POM. So are these beer halls owned by the Port Authority?

MOX. That's right, Port Natal.

L. You started to explain what is written there.

MOX. What is written down there is uMkhonto weSizwe, the Spear of the People, that is the military wing of the ANC. uMkhonto weSizwe, that means the military wing is here already.

POM. The military wing of the ANC is here already?

MOX. That's right, to save us, that's the English. You will understand.

POM. So the people in the town attacked these stores when the trouble began?

MOX. That's right.

POM. Did the violence extend over a period of time?

MOX. It did. In fact at the time of the rent hike there was already a bus boycott in the township which lasted for 18 months and then once the buses were being boycotted then the Port Natal announced that they were going to raise the rent for the houses. Then a guy called Msizi Dube who was one of the councillors raised objections to this and reported to the people that this is unreasonable. As a result of this he mobilised a lot of people around him. As a result of that he was assassinated by the other group of councillors who were purported not to have been representative of the people's effort. So Dube's assassination caused a lot of violence to erupt. There were a number of people who died at that time, about five or six people died just in one week. A number of houses were gunned down and so forth.

L. By?

MOX. By the youth in the township. So all those people were informers or people who were co-operating with the system. As enemies of the community they tried to make trouble. That was now early 1983 and June 1983 was the height of the violence when the township was cordoned off completely for a week by the police.

L. Cordoned off is?

POM. Cut off.

L. I have some difficulty sometimes in understanding English.

MOX. But we operated through the rent committee which is the only organisation which has got credibility in the township. When the rent hike was proposed, Port Natal when we objected said, We are going to hand over Lamontville. We will incorporate Lamontville with KwaZulu in any case. The people raised a lot of objection to that. Chief Buthelezi said he welcomes that. The people said we can't be incorporated because if we get incorporated we lose our South African citizenship, we lose our rights which enable us to look for jobs in town without having to be contracted.

POM. You were going to be incorporated into KwaZulu?

MOX. Yes and people objected strongly to that. Then Buthelezi took exception to the fact that people were objecting to that and mobilised his people and had a big meeting here and threatened the people. Then there was friction between Inkatha and us, you see the system now, the government, diverted the attention of the people on to Buthelezi.

POM. So he's dividing black people against black people?

MOX. Societies. And our rent, actually I was working hard to say to the people don't bother about this. We had a court case in which we tried to say that we belong here and we won the court case so there was a relative credibility around the Joint Rent Action Committee and then when UDF was born in 1983, August 1983, JORAC joined, that Action Committee became an affiliate member. That distanced us more from Buthelezi because Buthelezi is not a member of UDF. We'll go straight down to my church.

POM. Is the clinic attached to the ...?

MOX. Run by the City Council.

POM. Now when you say the Natal Board runs the township, is that imposed by the Natal government?

MOX. By the central government. Central government took away all townships from the cities. At some time the townships belonged to the cities.

POM. Cities, all right, yes.

MOX. Then they said, no, townships must be under the Department of Bantu Administration & Development, under that minister, and done separately from the city.

POM. Now when you talk about councillors are they councillors that are appointed? What is black representation or African representation?

MOX. OK, there's a negative attitude to the council system as such because people say that this whole system was imposed on us. Very many people have been co-opted to work within the system. One of them was Msizi Dube, the guy who died. He said, OK, I'm going to join and become a councillor in order to show how important you become when a councillor because what they try to do, they try to make you accountable to Port Natal Board officials rather than to the people. This is how he got in. When he got in he had regular meetings with the people to report from time to time activities which were taking place in the township and irregularities. Then because of that reason they became suspicious of him and the other councillors didn't like him because he was the only councillor who was holding report-back meetings and asking the people's opinions on several issues in the township.

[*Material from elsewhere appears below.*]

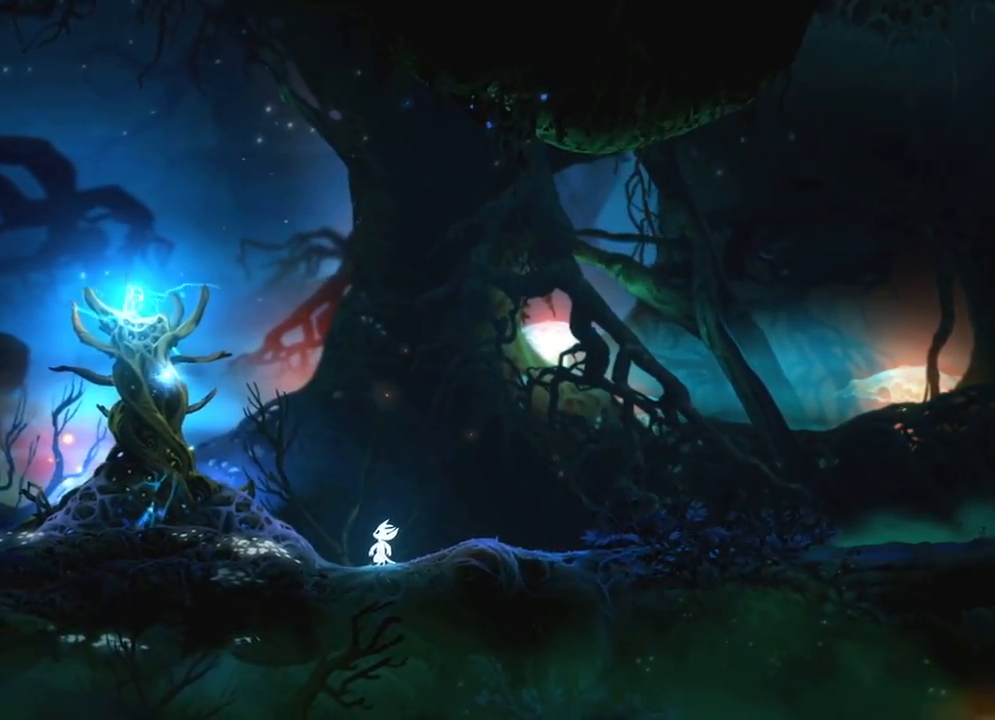
{"keys": ["left"], "mouse": [], "mouse_move": "still", "events": [[67, "mouse_left", "down"], [167, "mouse_left", "up"], [217, "mouse_left", "down"], [367, "mouse_left", "up"]]}
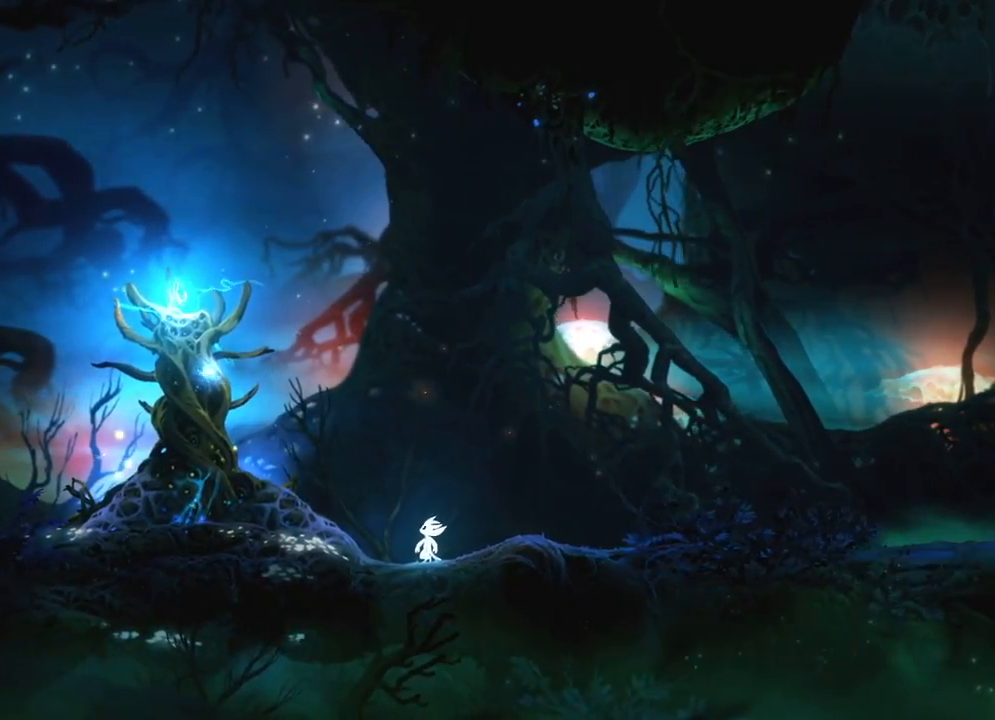
{"keys": ["left"], "mouse": [], "mouse_move": "still", "events": []}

POM. Are these councillors appointed?

MOX. No they are elected.

POM. They're elected by?

MOX. They canvass. We've got four wards here, four wards in this township. They canvass for election. But, as I say, the councillor is a very unpopular system so you don't get a tremendous big poll towards them. But it is more that they canvass. Now the present councillors under that pressure all resigned because people demanded that they should resign but they came back again because what happens is when there's a by-election and there's nobody contesting it, then you find people can say, We agree that this man, we want this man to be a councillor. There has been nobody interested, everybody stayed away from those elections.

POM. Those kind of councils. Yes.

MOX. So the town councillors have been rendered useless because they can't even hold meetings in the township, they don't hold meetings at all in the township. They go to board meetings in Mayville, we don't know what they say there because there has never been a time when they have reported to anybody. So that that is the ill feeling that people have about them, that they pretend to be running the township whereas they don't run the township. In fact when people have problems either in rent or in the township they come to the Joint Rent Action Committee.

POM. So not only here but in every other township too the whole councillor system is becoming discredited?

MOX. That's right, it's become discredited completely because, you see, the people believe that they belong, the metropolitan cities to which they are attached, we believe that we are part of Durban. We believe that Soweto is part of Johannesburg City Council, therefore Johannesburg City Council should be running Soweto and Johannesburg City Council should be subsidising Soweto because the people of Soweto have developed Johannesburg city with their labour. And if there are benefits or financial benefits that accrue to the city they should also be made available to the rest of the people who live there. That's why we are saying here that we are part and parcel of Durban city. We don't recognise ourselves as not and therefore we are saying drop this system and let us become part and parcel of Durban city with adequate democratic representation to that city.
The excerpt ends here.